Quick, picture the typical hearing aid user. What does that person look like?
Did he look like this?
If you answered yes, you’re not alone. This ~50 year old, grey-but-not-too-grey, fit, Clooney-esque male is everywhere in the hearing aid world. Some version of him can be found on nearly every single manufacturer’s website and print materials.
Now as a younger hearing aid user, I’m always a little put off by the use of this age demographic being the public face of hearing aid use. I understand that the proportion of people who need hearing aids increases with age, but couldn’t we throw in some younger models every once in a while? Manufacturers know two things that could increase sales are
1) reducing the average age of first-time customers and
2) reducing the stigma surrounding hearing aid use.
Wouldn’t both of these goals be met by using a more diverse selection of people to represent these products?
- Some manufacturers are getting better at reducing stigma and stereotypes of hearing aid use. Widex has a really cool range of marketing materials showing baby-boomers out hiking and mountain biking. I think Signia even features some people using hearing aids on their homepage who are only in their 40s.
2. It seems like men are more front-and-centre in most marketing.
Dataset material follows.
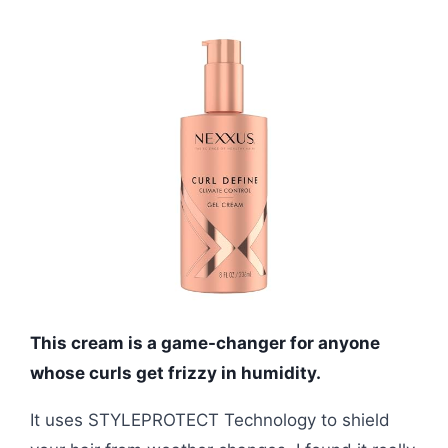
This cream is a game-changer for anyone
whose curls get frizzy in humidity.
It uses STYLEPROTECT Technology to shield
I understand why they do this, males are generally more hesitant to start using hearing aids, but its not really the best look in 2016, is it?
3. It also seems like there’s an overrepresentation of white people in most manufacturer’s marketing materials. Whether its any more than marketing across other industries, I don’t know.
4. Do marketing people know that jobs exist outside of “businessperson?” Let’s see some other occupations using hearing aids: farmers, welders, bus drivers, etc. Not everyone lives a Google-stock-image life.
5. The average age of a customer at The Gap is 39. But there really aren’t a lot of 39-year-old looking people in their advertisements.
Do older adults really want to appear to be “cool older adults?” Or would they rather just appear to be younger adults? Gap’s advertising seems to suggest the latter (as do Youtube videos of Grandmas dabbing and such). Wouldn’t hearing aid manufacturers be better served promoting hearing aid use as a mainstream thing for everyone, including younger people?
6. The manufacturers that produce paediatric hearing aids actually do a really good job of showing off happy toddlers with big, bright devices. I think this goes a long way with making parents feel better about their child’s hearing.
7. However, teenagers are often neglected in these depictions. Phonak has just one page depicting adolescents with hearing aids (though its admittedly very thoughtful and well done – https://www.phonak.com/ca/en/hearing-aids/hearing-aids-for-children/hearing-aids-for-teenagers.html). But, manufacturers are getting much better at using social media to share success stories of younger adults wearing hearing aids. Check out Phonak’s Instagram page as a good example.
Final note: The average age at the first acquisition of a hearing aid is 63, so I don’t expect manufacturer’s to ever represent the younger population of users fully. However, I do think that a long-term approach which works towards normalizing hearing aid use across all ages would be beneficial to everyone.